# Why does a plunge router leave a mark when it plunges into the wood?



## Duane Bledsoe (Jan 6, 2013)

Using a straight bit or a spiral bit, either one, I was routing out some long and wide, but shallow mortises earlier, and I had to hollow it out a row at a time. I would plunge the router in until the depth stop hit the turret and then lock it down. From there I would slide it along using an edge guide to keep the cut straight.

I tried each bit type to see what it would do, and I noticed that no matter which type I used when I plunge the bit into the wood it would leave a circular mark at the bottom of the mortise where it went in at. As I move the router along, it leaves a smooth bottomed path, but the point of entry always seemed to be slightly deeper than the rest of the groove was. It done this on each row, and even passing the bit over top of it did not clean it up. These mortises are part of the appearance in some wood trim I am making, so I will have to sand the circular marks out. I just wondered how the router can make a deeper cut at the point of entry than it does on the rest of the cut. I thought the depth stop would prevent this. At first I thought the router had plunged to the full depth and then backed off a little before being locked. But after seeing this several times I paid closer attention to that. The depth stop was in full contact with the turret but I still kept seeing the little circular marks at the point of entry. Do you suppose it is possible that the lever lock is retracting the plunge upwards very slightly as it locks? That's the only thing I can think of. It is a DeWalt DW618 plunge router.


----------



## RainMan 2.0 (May 6, 2014)

This is a good question as it's happened to me to and it's never made sense


----------



## MT Stringer (Aug 15, 2012)

Ha ha, do you think anyone will notice? > J/K


----------



## DaninVan (Jan 1, 2012)

*The Dado Inspector*; 3 weeks on the NYT Best Seller list!


----------



## vindaloo (May 30, 2009)

Edit> Me numb nut, wrong answer.


----------



## Cherryville Chuck (Sep 28, 2010)

You are expecting accuracy to 1000s of an inch in a medium that you will only get several 100s of an inch accuracy at the absolute very best. Your mortices should be about 1/16" deeper than your tenons are long to allow for a proper fit and a little room for excess glue. As Mike suggested, do you think anyone is going to notice?


----------



## harrysin (Jan 15, 2007)

Ideally for plunge routing you should be using a plunge bit, that is one which has an extra blade at it's bottom so that it cuts it's way into the wood instead of burning it's way.


----------



## rpludwig (Nov 22, 2011)

harry's got the solution, I have the same result occasionally as you do with a carbide spiral upcut bit. Try a slow, less aggressive plunge when using that bit and work it down to your stop depth with some forward motion, then back to clean up...


----------



## Duane Bledsoe (Jan 6, 2013)

Both of these bits have cutters across the tips. The straight bit doesn't go all the way across so I can see it leaving a worse mark but the cutters on the spiral bit actually meet in the middle so I just didn't undestand how it could leave a mark at all. Being a spiral upcut, I thought it would literally work like a twist drill bit going in and leave a clean bottomed hole. I will try rpludwig's entry approach on the next piece. I still have more work to do tonight so maybe I can get better results and learn something in the process.

▸ Plain-text document sources:

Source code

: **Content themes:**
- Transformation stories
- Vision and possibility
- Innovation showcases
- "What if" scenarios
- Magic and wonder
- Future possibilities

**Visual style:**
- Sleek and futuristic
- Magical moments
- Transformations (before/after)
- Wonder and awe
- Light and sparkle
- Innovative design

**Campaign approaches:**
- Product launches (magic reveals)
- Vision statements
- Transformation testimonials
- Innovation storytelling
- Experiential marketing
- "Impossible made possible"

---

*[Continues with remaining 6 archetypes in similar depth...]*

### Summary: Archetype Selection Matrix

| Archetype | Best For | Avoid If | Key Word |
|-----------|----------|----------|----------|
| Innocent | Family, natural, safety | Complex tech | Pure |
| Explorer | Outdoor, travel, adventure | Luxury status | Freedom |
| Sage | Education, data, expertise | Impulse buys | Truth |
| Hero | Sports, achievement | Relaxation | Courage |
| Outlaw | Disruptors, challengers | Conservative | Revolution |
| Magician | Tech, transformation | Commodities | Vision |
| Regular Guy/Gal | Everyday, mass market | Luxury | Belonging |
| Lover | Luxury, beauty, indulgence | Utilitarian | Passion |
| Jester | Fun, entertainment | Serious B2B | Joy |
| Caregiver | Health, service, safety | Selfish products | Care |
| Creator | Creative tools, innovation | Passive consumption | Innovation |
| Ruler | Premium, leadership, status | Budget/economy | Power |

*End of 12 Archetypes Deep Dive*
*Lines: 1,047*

▸ Your assignment: Copy word for word the stretch of the plunge router thread that starts with "Ideally for plunge" and ends with "(Nov 22, 2011)".

▸ Solved exercise:
Ideally for plunge routing you should be using a plunge bit, that is one which has an extra blade at it's bottom so that it cuts it's way into the wood instead of burning it's way.


----------



## rpludwig (Nov 22, 2011)